The answer to each of the following questions is a single-digit integer ranging from 0 to 9. Darken the correct digit.
There are two metallic spheres A and B of radii R and 3R respectively. Both the spheres are given charge so that they may attain the same potential. If `E_(A)` is the electric field on the surface of sphere A and `E_(B)` is the electric field intensity on the surface of sphere B then calculate `E_(A)//E_(B)`.

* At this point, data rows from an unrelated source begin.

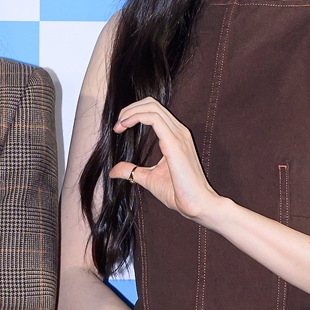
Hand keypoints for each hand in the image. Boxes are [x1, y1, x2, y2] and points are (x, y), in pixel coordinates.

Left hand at [111, 99, 220, 224]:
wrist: (196, 204)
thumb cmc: (178, 193)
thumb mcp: (148, 178)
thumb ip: (132, 170)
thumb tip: (113, 171)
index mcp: (175, 136)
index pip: (154, 111)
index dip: (134, 113)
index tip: (119, 127)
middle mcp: (179, 131)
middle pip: (152, 104)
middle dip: (130, 109)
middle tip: (117, 124)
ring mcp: (178, 135)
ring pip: (152, 107)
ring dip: (131, 112)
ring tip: (119, 125)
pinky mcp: (174, 142)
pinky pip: (154, 119)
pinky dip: (136, 117)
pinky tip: (124, 126)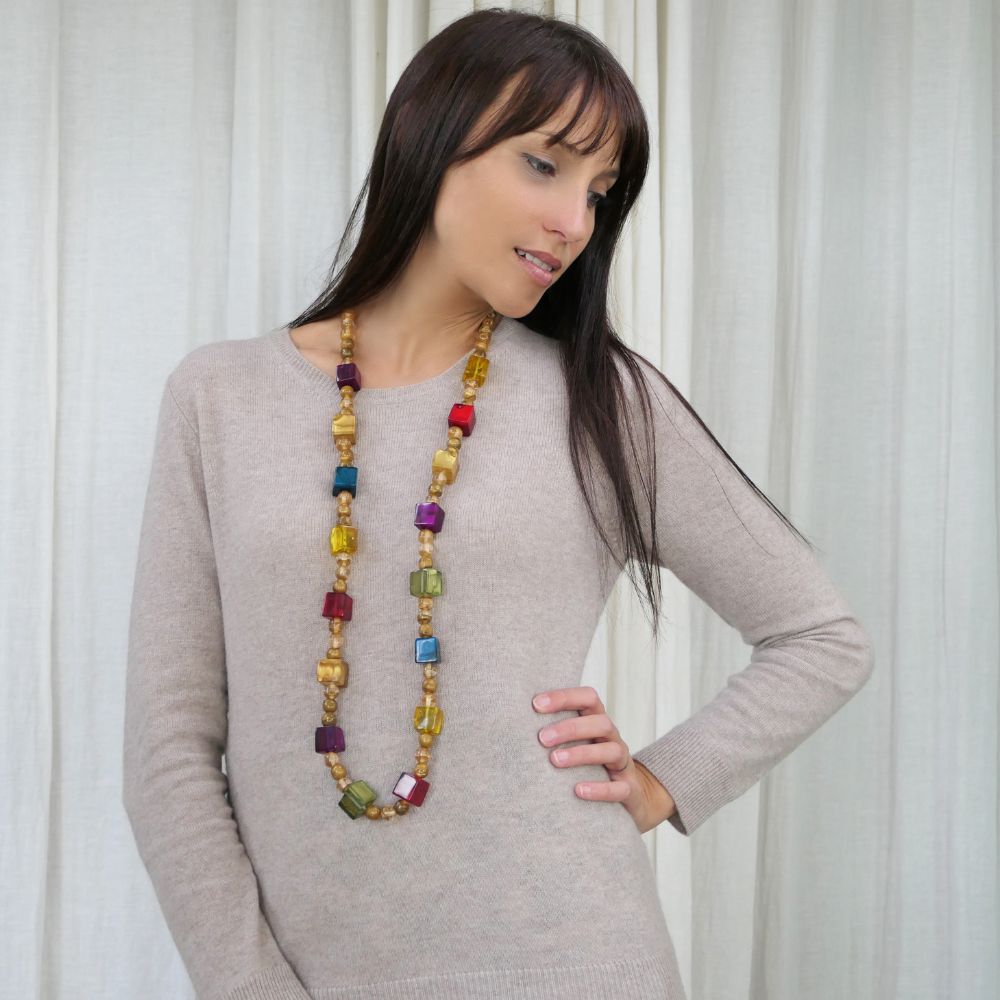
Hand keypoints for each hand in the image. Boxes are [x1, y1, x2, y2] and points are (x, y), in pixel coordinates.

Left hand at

To solve the problem, we need to calculate the ratio of the electric fields on the surfaces of two metallic spheres A and B, given that they are at the same electric potential. Here are the steps to arrive at the solution: ### Step 1: Understand the potential of metallic spheres The electric potential \( V \) of a metallic sphere of radius \( R \) carrying charge \( Q \) is given by the formula: \[ V = \frac{KQ}{R} \] where \( K \) is the electrostatic constant, which can also be expressed as \( \frac{1}{4\pi\epsilon_0} \). ### Step 2: Write the potential equations for both spheres For sphere A (radius \( R \) and charge \( Q_A \)): \[ V_A = \frac{KQ_A}{R} \] For sphere B (radius \( 3R \) and charge \( Q_B \)): \[ V_B = \frac{KQ_B}{3R} \] ### Step 3: Set the potentials equal to each other Since both spheres are at the same potential, we can set \( V_A \) equal to \( V_B \): \[ \frac{KQ_A}{R} = \frac{KQ_B}{3R} \] ### Step 4: Simplify the equation Cancel \( K \) and \( R \) from both sides: \[ Q_A = \frac{Q_B}{3} \] ### Step 5: Write the electric field equations for both spheres The electric field \( E \) at the surface of a metallic sphere is given by: \[ E = \frac{KQ}{R^2} \] For sphere A: \[ E_A = \frac{KQ_A}{R^2} \] For sphere B: \[ E_B = \frac{KQ_B}{(3R)^2} = \frac{KQ_B}{9R^2} \] ### Step 6: Find the ratio \( \frac{E_A}{E_B} \) Now, we can find the ratio of the electric fields: \[ \frac{E_A}{E_B} = \frac{\frac{KQ_A}{R^2}}{\frac{KQ_B}{9R^2}} = \frac{Q_A}{Q_B} \cdot 9 \] ### Step 7: Substitute \( Q_A \) in terms of \( Q_B \) From Step 4, we know \( Q_A = \frac{Q_B}{3} \): \[ \frac{E_A}{E_B} = \frac{\frac{Q_B}{3}}{Q_B} \cdot 9 = \frac{1}{3} \cdot 9 = 3 \] ### Final Answer Thus, the ratio of the electric fields \( \frac{E_A}{E_B} \) is: \[ \frac{E_A}{E_B} = 3 \]